Since 2019, California has proclaimed the second Monday in October to be Indigenous Peoples’ Day. In his proclamation, Governor Newsom said, “Today we celebrate the Indigenous peoples who call California home and who have survived and thrived in the face of unimaginable challenges to shape California’s past, present and future.”
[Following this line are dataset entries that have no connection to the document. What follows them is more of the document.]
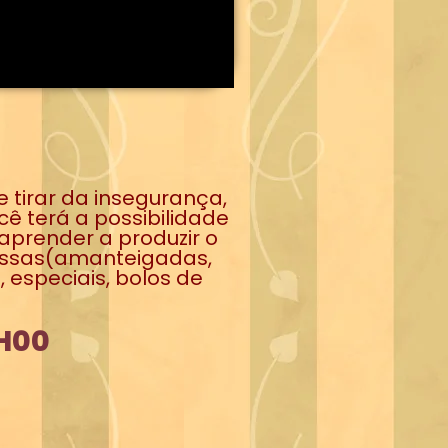
tirar da insegurança,
ê terá a possibilidade
aprender a produzir o
massas(amanteigadas,
 especiais, bolos de
7H00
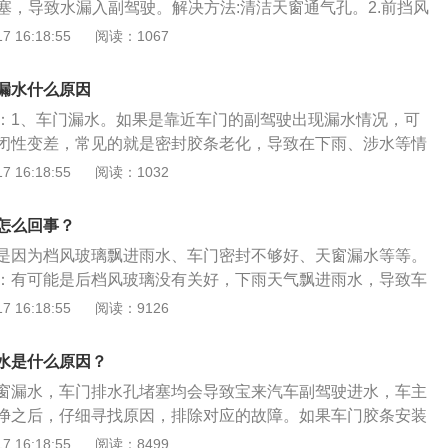
堵塞，导致水漏入副驾驶。解决方法:清洁天窗通气孔。2.前挡风
压枪冲洗或使用酸碱性较强的清洗剂也会使天窗的橡胶圈变
水槽堵塞。解决方法:清洁排水槽。3.副驾驶门的密封条老化，
 16:18:55
阅读：1067
法：更换天窗的密封橡胶圈。6、空调排水孔堵塞：车载空调
。解决方法:更换副驾驶密封条。4.检查车门或车玻璃是否关
蒸发箱会产生冷凝水，如果排水空堵塞，冷凝水就会从副驾驶
严车门、车玻璃即可。总之，宝来的副驾驶漏水是不正常的，
办法：清除空调排水孔堵塞，保持排水孔通畅。7、车门的排
漏水什么原因
所以无法做出准确的判断。现实中建议及时去专业的汽修店或
门排水孔的位置比较低，很容易被淤泥堵塞，如果车门蓄满雨
：1、车门漏水。如果是靠近车门的副驾驶出现漏水情况，可
人员检查看看是什么问题。以工作人员的答复为准。只有确定问
渗入驾驶室。解决办法：清除车门排水孔的淤泥堵塞。
闭性变差，常见的就是密封胶条老化，导致在下雨、涉水等情
。宝来是一汽大众第一款自主设计的车型，被誉为是一款传承
驶舱。2、车窗漏水。如果刚刚下过雨，发现副驾驶漏水，此
 16:18:55
阅读：1032
车。宝来（Bora）：2001年，大众集团全新三厢车以宝来B
车窗漏水，可以通过升降车窗的速度来判断，如果升降速度比
陆中国，凭借动感造型和领先技术，建立了驾驶者之车的良好声
觉到明显顿挫，那么有可能就是车窗漏水了。3、冷凝管温度
宝来凭借其沉稳大方的外形、卓越的安全和舒适性能、优异的
怎么回事？
凝管的温度就会降低，再加上车内在不开启状态下密闭空间温
受当今社会中坚者的喜爱。结实饱满、简洁时尚的楔形造型，
是因为档风玻璃飘进雨水、车门密封不够好、天窗漏水等等。
冷空气碰撞后，就会产生一些小水珠。4、空调排水管破裂。
充分满足驾御的快感；长轴距、全尺寸紧凑车身，体现丰富内
：有可能是后档风玻璃没有关好，下雨天气飘进雨水，导致车
管，就容易导致排水管老化，时间久了自然就会出现破裂、堵
空系统设计，让驾驭乐趣随心所欲轻松支配；卓越品质与完
好窗户，避免进水。车门密封不够好：如果胶条安装不正确，
 16:18:55
阅读：9126
管的位置恰好就在副驾驶的下方，所以就会出现漏水。副驾驶
障，更让激情尽性挥洒收放自如。（以上数据来源于大众汽车
闭和挤压，会导致两侧的胶条变形，车的密封性就不太好，严
法如下：1、排出积水：检查天窗、车门、空调的排水孔有没
下雨时往车内灌水。天窗漏水：注意天窗的防水性。天窗的密
，将其清理干净，把积水排出即可。2、更换橡胶部件：检查
水是什么原因？
封，在使用过程中要注意密封圈的防尘，尤其是在冬季或者经
橡胶圈和胶条，查看是否有变形、老化的现象，如果有，更换
窗漏水，车门排水孔堵塞均会导致宝来汽车副驾驶进水，车主
定要经常用除尘掸进行清洁。另外一定要注意不能再天窗有冰
、将副驾驶的脚垫、地胶取出：如果副驾驶下面发生积水，可
净之后，仔细寻找原因，排除对应的故障。如果车门胶条安装
启天窗，这样会损坏到天窗的电机。
、地胶取出，用汽车专用的地毯清洗剂进行清洗；将车上的积
化，经过车门的多次关闭和挤压，会导致两侧的胶条变形，造
 16:18:55
阅读：8499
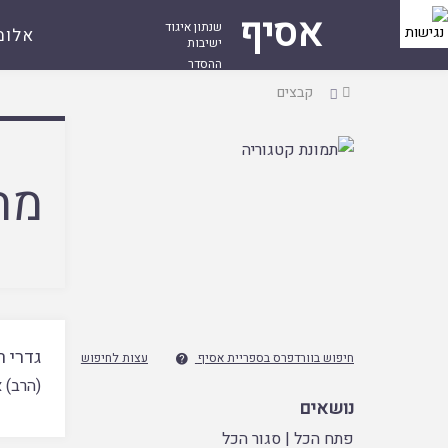
אסיף
שנתון איגוד
אלומ
ישיבות
ההסדר
עמוד
קבצים
ראשי
מח
גדרי 
חיפוש בוורדפרס בספריית אסיף
עצות לחיפוש

(הרב) א
נושאים
פתח הכל
|
סגור הכל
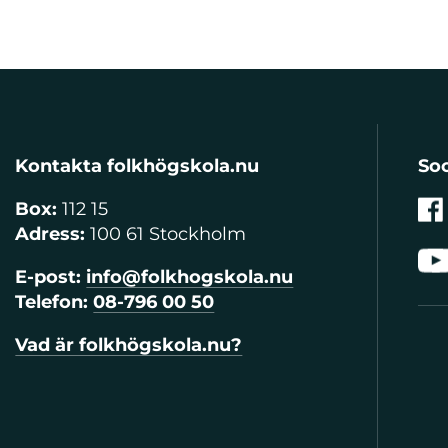
Kontakta folkhögskola.nu
Soc
Box:
112 15
Adress:
100 61 Stockholm
E-post:
info@folkhogskola.nu
Telefon:
08-796 00 50
Vad är folkhögskola.nu?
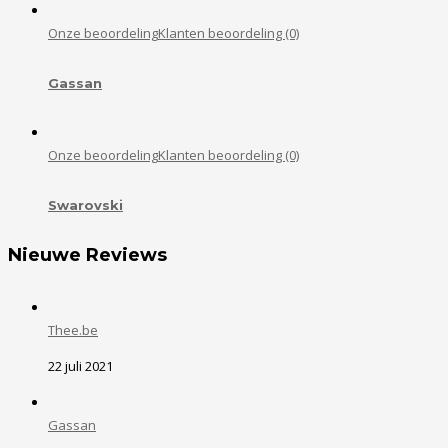
Onze beoordeling
Klanten beoordeling (0)
Gassan
Onze beoordeling
Klanten beoordeling (0)
Swarovski
Nieuwe Reviews
Thee.be
22 juli 2021
Gassan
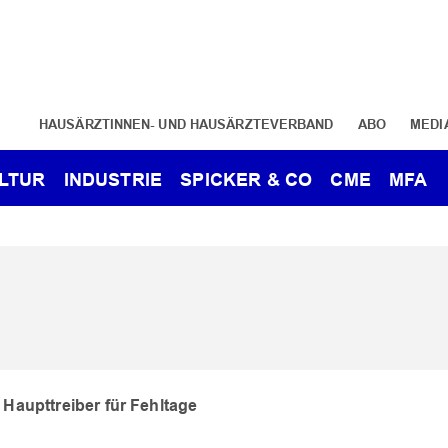
HAUSÄRZTINNEN- UND HAUSÄRZTEVERBAND
ABO
MEDI
LTUR
INDUSTRIE
SPICKER & CO
CME
MFA
aupttreiber für Fehltage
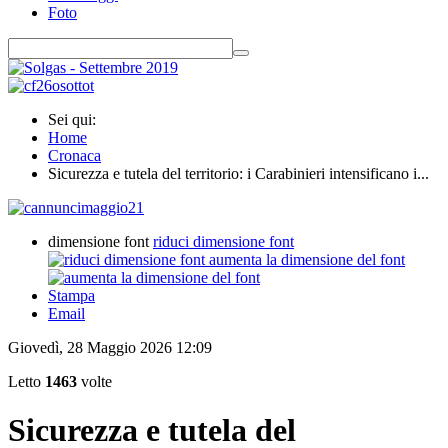
Foto
Sei qui:
Home
Cronaca
Sicurezza e tutela del territorio: i Carabinieri intensificano i...
dimensione font
riduci dimensione font
aumenta la dimensione del font
Stampa
Email
Giovedì, 28 Maggio 2026 12:09
Letto
1463
volte
Sicurezza e tutela del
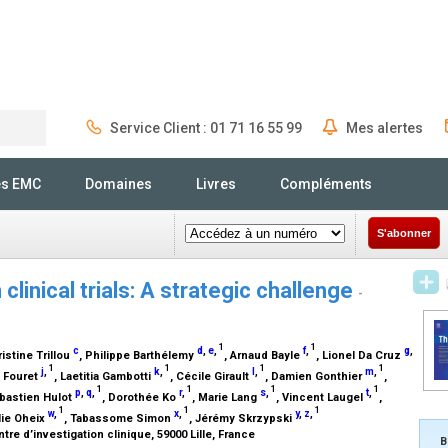
Service Client : 01 71 16 55 99
Mes alertes
Rechercher
és EMC
Domaines
Livres
Compléments
S'abonner
clinical trials: A strategic challenge
-
1
1
c
d
,
e
,
f
,
g
,
ristine Trillou
, Philippe Barthélemy
, Arnaud Bayle
, Lionel Da Cruz
1
1
1
1
j
,
k
,
l
,
m
,
e Fouret
, Laetitia Gambotti
, Cécile Girault
, Damien Gonthier
,
1
1
1
1
p
,
q
,
r
,
s
,
t
,
bastien Hulot
, Dorothée Ko
, Marie Lang
, Vincent Laugel
,
1
1
1
w
,
x
,
y
,
z
,
ulie Oheix
, Tabassome Simon
, Jérémy Skrzypski
ntre d’investigation clinique, 59000 Lille, France
B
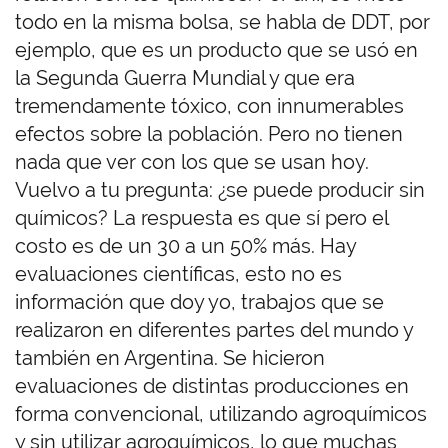
todo en la misma bolsa, se habla de DDT, por
ejemplo, que es un producto que se usó en
la Segunda Guerra Mundial y que era
tremendamente tóxico, con innumerables
efectos sobre la población. Pero no tienen
nada que ver con los que se usan hoy.
Vuelvo a tu pregunta: ¿se puede producir sin
químicos? La respuesta es que sí pero el
costo es de un 30 a un 50% más. Hay
evaluaciones científicas, esto no es
información que doy yo, trabajos que se
realizaron en diferentes partes del mundo y
también en Argentina. Se hicieron
evaluaciones de distintas producciones en
forma convencional, utilizando agroquímicos
y sin utilizar agroquímicos, lo que muchas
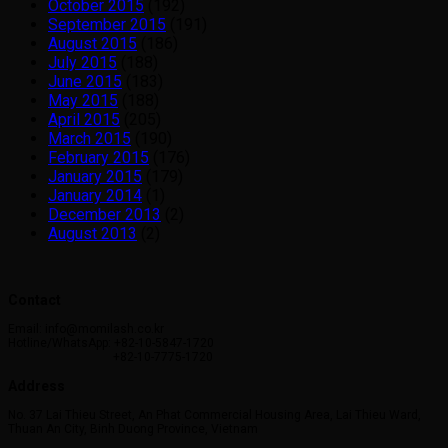
October 2015
(192)
September 2015
(191)
August 2015
(186)
July 2015
(188)
June 2015
(183)
May 2015
(188)
April 2015
(205)
March 2015
(190)
February 2015
(176)
January 2015
(179)
January 2014
(1)
December 2013
(2)
August 2013
(2)
Contact
Email: info@momilash.co.kr
Hotline/WhatsApp: +82-10-5847-1720
+82-10-7775-1720
Address
No. 37 Lai Thieu Street, An Phat Commercial Housing Area, Lai Thieu Ward,
Thuan An City, Binh Duong Province, Vietnam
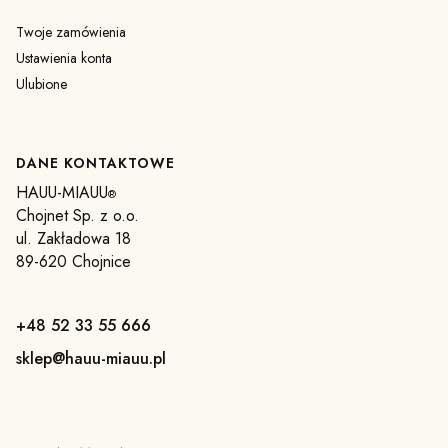
Twoje zamówienia
Ustawienia konta
Ulubione
DANE KONTAKTOWE
HAUU-MIAUU
®
Chojnet Sp. z o.o.
ul. Zakładowa 18
89-620 Chojnice
+48 52 33 55 666
sklep@hauu-miauu.pl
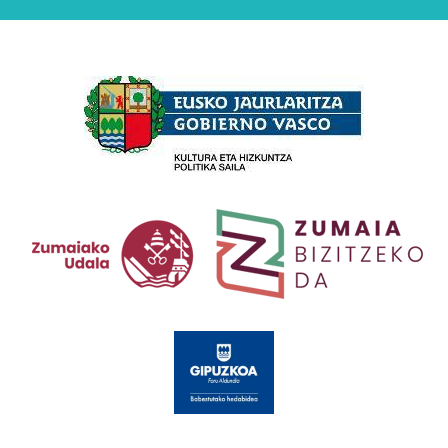
Babesleak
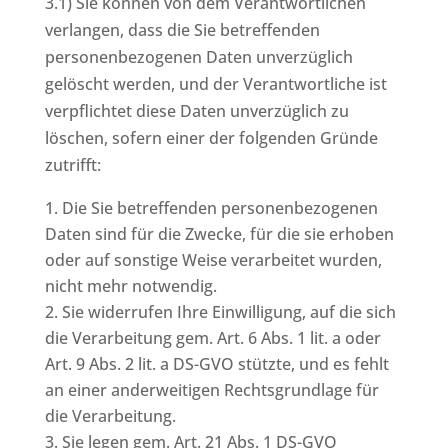
3.1) Sie können von dem Verantwortlichen
verlangen, dass die Sie betreffenden
personenbezogenen Daten unverzüglich
gelöscht werden, und der Verantwortliche ist
verpflichtet diese Daten unverzüglich zu
löschen, sofern einer der folgenden Gründe
zutrifft:
Die Sie betreffenden personenbezogenen
Daten sind für die Zwecke, für die sie erhoben
oder auf sonstige Weise verarbeitet wurden,
nicht mehr notwendig.
Sie widerrufen Ihre Einwilligung, auf die sich
die Verarbeitung gem. Art. 6 Abs. 1 lit. a oder
Art. 9 Abs. 2 lit. a DS-GVO stützte, und es fehlt
an einer anderweitigen Rechtsgrundlage für
die Verarbeitung.
Sie legen gem. Art. 21 Abs. 1 DS-GVO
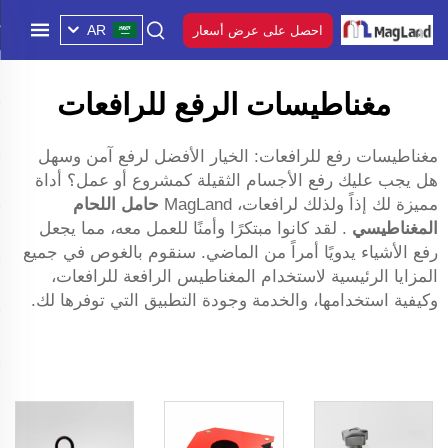
AR
احصل على عرض أسعار
مغناطيسات الرفع للرافعات
مغناطيسات رفع للرافعات: الخيار الأفضل لرفع آمن وسهل
هل يجب عليك رفع الأجسام الثقيلة كمشروع أو عمل؟ أداة
مميزة لك إذاً ولذلك لرافعات، MagLand
حامل اللحام
المغناطيسي
. لقد كانوا مبتكرًا وأمنًا للعمل معه، مما يجعل
رفع الأشياء يدويًا أمراً من الماضي. سنقوم بالغوص في جميع
المزايا الرئيسية لاستخدام المغناطيس الرافعة للرافعات،
وكيفية استخدامها، والخدمة وجودة التطبيق التي توفرها لك.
Old Town San Diego was proud to welcome Iipay-Tipai Kumeyaay Mut Niihepok [Land of the First People] to OTSD State Historic Park in October 2021. Once the site of CalTrans headquarters, the site was dramatically improved to create the new parkland. The project included the following improvements:
- Interpretive elements, such as a Native American interpretive public gathering area for events and ceremonies, trilingual displays (Kumeyaay, Spanish and English) and art features
- Lighting and seating
- Landscaping, including native trees, ground cover and a dry riverbed
- Enhanced pedestrian circulation system with stabilized accessible pathways
- Shaded structures
“We stand upon thousands of generations of Kumeyaay footsteps, in honor and respect to that history and the ancient values they passed down to us. We celebrate the dedication of this tranquil, welcoming space where our Ancestors lived, loved, died and wrote our history in the land,” said Chairman of the Kumeyaay Dieguiño Land Conservancy Johnny Eagle-Spirit Elliott.
To develop the interpretive elements, State Parks worked with the Kumeyaay Nation, who established the Old Town Working Group with representatives from the Kumeyaay Diegueño Land Conservancy, Kumeyaay Heritage Preservation Committee, and Kumeyaay Cultural Repatriation Committee, and tribal members from the Barona, Campo, Jamul, Manzanita, Mesa Grande, San Pasqual, Sycuan and Viejas bands of the Kumeyaay Nation. The Old Town Working Group was instrumental in providing an opportunity for the Kumeyaay Nation to interpret their culture and their connections to the San Diego River and Old Town San Diego.